Crazy stuff, and it doesn't stop there. Live Aid presents a reunited band – the one that never broke up - and posits that Queen saved the fundraising side of things. The scene in which Bob Geldof (Dermot Murphy) glumly surveys a bank of silent phones causes massive eye-rolling, and it acts as a huge insult to the other artists, as it implies only Queen could shake money out of the punters.

The whole made-up conflict within the band really grates the worst, as it forces the movie to completely leave the realm of reality. I know, I know - it's not a documentary.

Nonetheless, Rhapsody presumes to give us a tale with at least decent grounding in facts, and the leaps of truth just become far too much. One more time: the band that "reunites" for Live Aid played a massive tour that finished two months earlier. This lie bothers no one else?

Bizarrely, Rhapsody obsesses over trivial details. The filmmakers go to pain to get the right kind and number of Pepsi cups on Freddie’s Live Aid piano, but they don’t care about what year songs came out or when Freddie found out he was HIV positive. Sigh.

Even if Rhapsody boasted 100 percent accuracy, it'd be a mess because it traffics so heavily in schmaltz. I thought I accidentally tuned into some sappy chick flick on the Hallmark Channel, as the movie makes every cheap heart-tugging move it can muster.

_Requirements_: Write what comes next in the review of the Queen film, starting after its final sentence. The listing after this has nothing to do with the review of the Queen film.

_Given data_:

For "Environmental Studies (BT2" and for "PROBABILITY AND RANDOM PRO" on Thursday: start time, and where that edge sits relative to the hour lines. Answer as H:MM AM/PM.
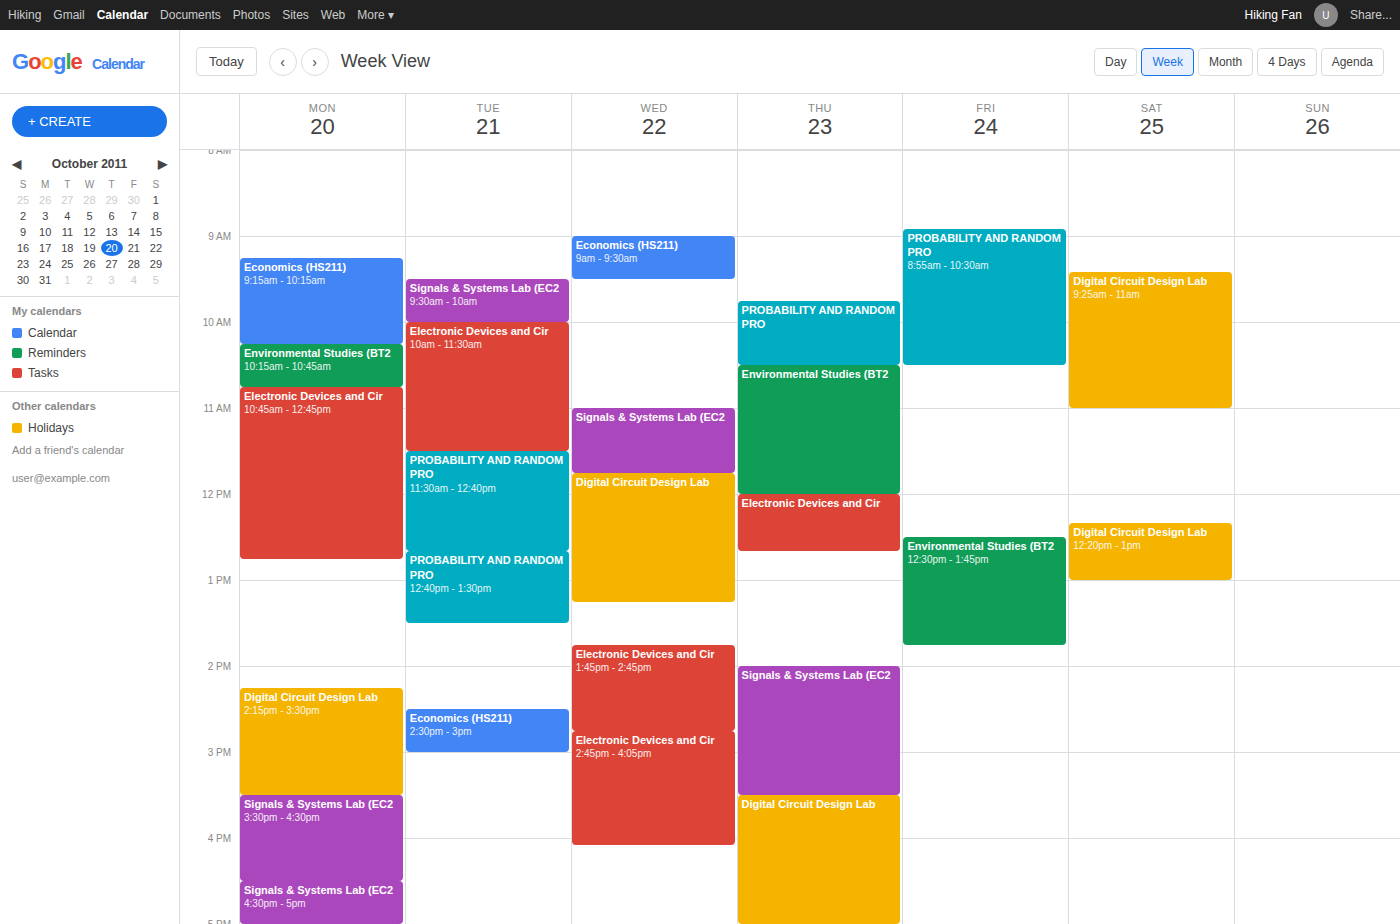
"Environmental Studies (BT2": 10:30 AM, halfway between the 10 AM and 11 AM lines. "PROBABILITY AND RANDOM PRO": 9:45 AM, neither: three quarters of the way from the 9 AM line to the 10 AM line.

_Answer to the exercise_:
These don't work. Like I said, I find moderate enjoyment from the first act, but once "Rhapsody" wanders down the "egotistical Freddie goes out of control" path and all the cheesy melodrama that produces, it heads off the rails.

On the positive side, the acting works well, and Malek does nicely as Freddie. I don't think he deserves an Oscar, but that's due to the massive flaws of the screenplay.

By this I mean the script leaves Malek with such a thin, simplistic character that he doesn't get room to breathe. He delivers a charismatic performance but not one with great inner life because the screenplay doesn't allow him the chance to blossom.

Otherwise, I can't find much to praise about this inane, mawkish mess of a movie. There's a fascinating story to be told about Freddie and Queen, but this simplistic tripe doesn't do the job.


The Disc Grades: Picture B+/ Audio B+/ Bonus B-

Bohemian Rhapsody appears in an aspect ratio of approximately 2.39:1 on this Blu-ray Disc. This became an appealing presentation.

Sharpness was almost always positive. A minor amount of softness crept into a couple of long shots, but otherwise the image remained tight and well-defined at all times.

I noticed no issues with shimmering or jaggies, and edge haloes failed to appear. Print flaws also failed to mar the presentation.

Rhapsody went with a heavily orange and teal palette typical of modern films. Within the movie’s color design, the tones seemed solid.

Blacks were dark and deep, while shadows demonstrated nice smoothness. This was a consistently satisfying image.

As for the film’s DTS-HD MA 7.1 soundtrack, it proved to be unusually ambitious for its genre, though as expected, music dominated. With a wide variety of performances, the songs filled the side and rear speakers on a frequent basis.

That was par for the course, but the way the mix used effects came as a surprise. With some “action elements” like jets and other escapades, the track opened up in a broad manner on more than a few occasions. These gave the situations more range and scope than I anticipated.

Audio quality seemed fine. Music showed pretty good pep and power, with songs that came across with nice clarity and range.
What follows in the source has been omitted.